NSun3 is a novel human m5C RNA methyltransferase that specifically methylates mitochondrial tRNAMet. NSUN3-knockout cells demonstrate reduced mitochondrial protein synthesis and oxygen consumption resulting in decreased mitochondrial activity (Trixl et al. 2018). Disease-associated mt-tRNAMet point mutations that impair Nsun3-mediated methylation have pathological consequences (Nakano et al. 2016), and loss of function mutations in NSUN3 are reported to cause severe multisystem mitochondrial disease associated with combined OXPHOS deficiency (Van Haute et al. 2016). In the current study, we expand the molecular and clinical spectrum of NSUN3-related mitochondrial disease to include two novel NSUN3 missense variants and seizures.

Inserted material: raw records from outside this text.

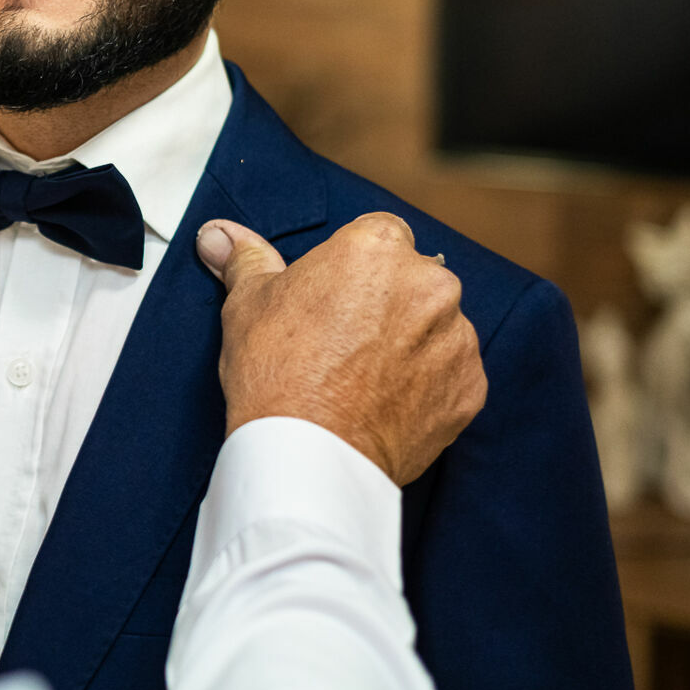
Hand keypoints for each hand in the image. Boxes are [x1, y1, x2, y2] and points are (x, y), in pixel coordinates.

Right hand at [197, 214, 487, 485]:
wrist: (311, 455)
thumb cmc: (277, 372)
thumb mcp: (248, 303)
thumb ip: (246, 259)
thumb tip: (218, 234)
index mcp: (376, 248)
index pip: (380, 236)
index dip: (354, 266)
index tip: (333, 296)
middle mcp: (429, 283)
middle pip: (413, 279)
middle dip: (386, 301)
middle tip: (342, 339)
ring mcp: (457, 337)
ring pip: (436, 326)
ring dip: (411, 342)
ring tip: (362, 376)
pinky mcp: (470, 386)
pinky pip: (452, 373)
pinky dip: (427, 384)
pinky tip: (385, 401)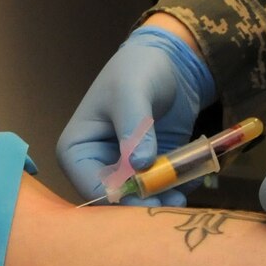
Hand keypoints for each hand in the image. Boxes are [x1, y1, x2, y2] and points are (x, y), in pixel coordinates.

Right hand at [57, 21, 215, 204]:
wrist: (169, 62)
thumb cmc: (137, 70)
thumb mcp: (131, 92)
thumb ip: (134, 128)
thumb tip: (140, 166)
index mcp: (76, 149)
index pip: (91, 186)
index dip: (119, 197)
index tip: (148, 198)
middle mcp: (96, 165)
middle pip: (115, 199)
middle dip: (142, 203)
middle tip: (171, 203)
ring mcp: (125, 170)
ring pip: (139, 198)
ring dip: (161, 200)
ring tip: (182, 195)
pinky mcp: (150, 170)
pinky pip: (160, 189)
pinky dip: (174, 189)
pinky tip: (189, 182)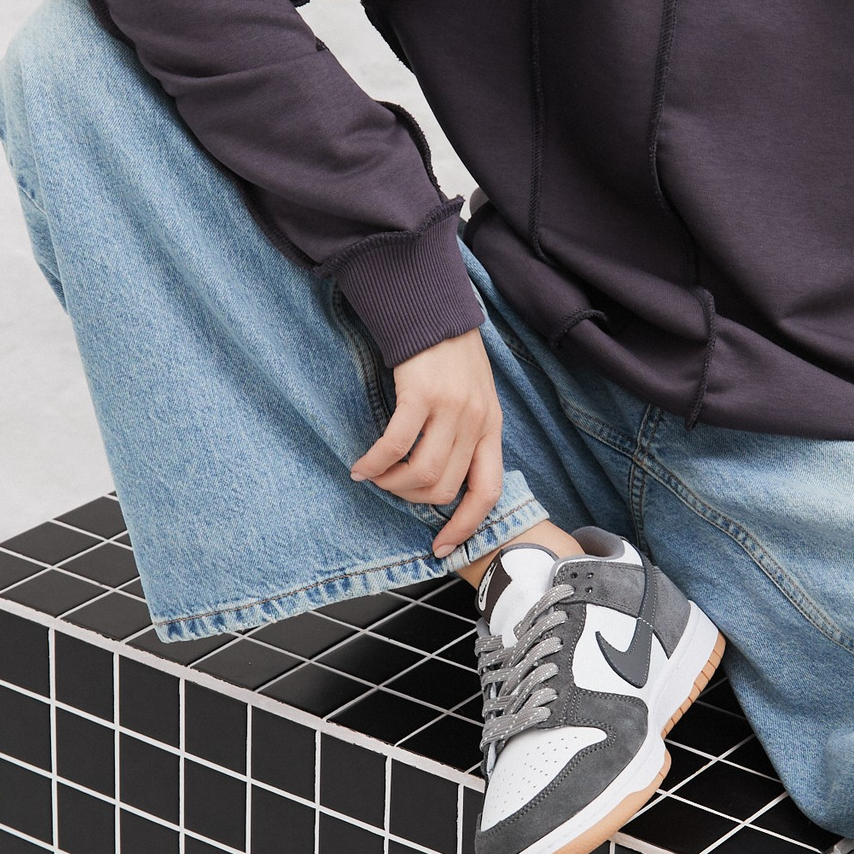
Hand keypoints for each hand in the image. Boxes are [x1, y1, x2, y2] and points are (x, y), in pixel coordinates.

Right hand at [350, 328, 503, 558]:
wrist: (433, 307)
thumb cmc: (449, 355)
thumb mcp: (475, 397)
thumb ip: (468, 434)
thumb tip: (446, 479)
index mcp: (492, 427)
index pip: (487, 491)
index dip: (466, 525)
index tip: (442, 546)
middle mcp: (476, 422)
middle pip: (445, 488)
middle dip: (413, 500)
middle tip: (392, 491)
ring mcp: (450, 409)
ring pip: (421, 472)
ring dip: (392, 484)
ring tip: (375, 477)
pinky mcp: (420, 395)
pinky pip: (395, 445)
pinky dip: (375, 463)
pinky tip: (361, 466)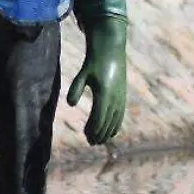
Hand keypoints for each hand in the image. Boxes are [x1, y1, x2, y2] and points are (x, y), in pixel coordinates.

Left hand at [66, 17, 127, 145]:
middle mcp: (115, 97)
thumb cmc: (94, 61)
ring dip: (108, 132)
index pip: (99, 117)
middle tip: (91, 143)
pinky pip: (120, 115)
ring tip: (99, 141)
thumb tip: (70, 104)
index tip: (86, 137)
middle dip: (100, 134)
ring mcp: (121, 97)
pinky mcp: (123, 96)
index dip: (94, 129)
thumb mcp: (83, 73)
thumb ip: (76, 88)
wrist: (112, 49)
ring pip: (116, 120)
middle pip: (108, 122)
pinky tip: (110, 132)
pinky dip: (115, 125)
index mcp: (105, 93)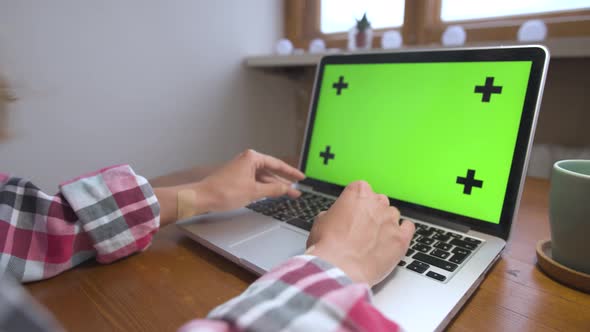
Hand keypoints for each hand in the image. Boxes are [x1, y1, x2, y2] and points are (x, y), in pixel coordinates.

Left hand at [154, 149, 304, 224]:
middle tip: (297, 187)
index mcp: (252, 158)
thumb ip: (274, 190)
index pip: (277, 164)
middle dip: (284, 180)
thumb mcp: (254, 192)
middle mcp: (247, 159)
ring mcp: (241, 168)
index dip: (291, 172)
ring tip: (288, 193)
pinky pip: (255, 180)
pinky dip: (264, 186)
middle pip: (271, 169)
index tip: (301, 177)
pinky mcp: (237, 176)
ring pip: (263, 176)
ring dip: (274, 185)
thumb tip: (288, 189)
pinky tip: (271, 193)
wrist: (203, 197)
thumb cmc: (225, 192)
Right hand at [306, 181, 414, 285]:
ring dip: (385, 223)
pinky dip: (402, 231)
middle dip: (371, 212)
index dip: (355, 202)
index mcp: (358, 193)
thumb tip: (335, 217)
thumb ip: (333, 213)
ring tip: (373, 240)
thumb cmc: (328, 247)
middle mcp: (377, 202)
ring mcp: (391, 220)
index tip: (351, 212)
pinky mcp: (401, 238)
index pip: (361, 189)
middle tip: (360, 229)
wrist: (339, 269)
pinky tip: (393, 238)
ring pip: (392, 214)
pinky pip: (408, 227)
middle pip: (378, 201)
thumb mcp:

The following lines of evidence support the pathogenic effects of the c.421G>C (p.A141P) and c.454T>A (p.C152S) NSUN3 variants: (1) conservation data suggests p.A141 and p.C152 are highly conserved amino acid residues of the Nsun3 protein; (2) both variants are absent from the 1000 Genomes Project, ExAC, gnomAD and 485 ethnically matched healthy control subjects; (3) segregation studies confirm the variants are trans-acting in the proband, while both parents and unaffected sibling are heterozygous carriers; (4) in silico functional analyses predict the variants to be pathogenic with high probability scores; and (5) no known pathogenic variants were detected in either mtDNA or disease-associated mitochondrial nuclear maintenance genes.

In conclusion, we report novel biallelic NSUN3 missense variants causing early-onset mitochondrial encephalomyopathy and seizures, thereby expanding the molecular and phenotypic spectrum of NSUN3-related mitochondrial disease.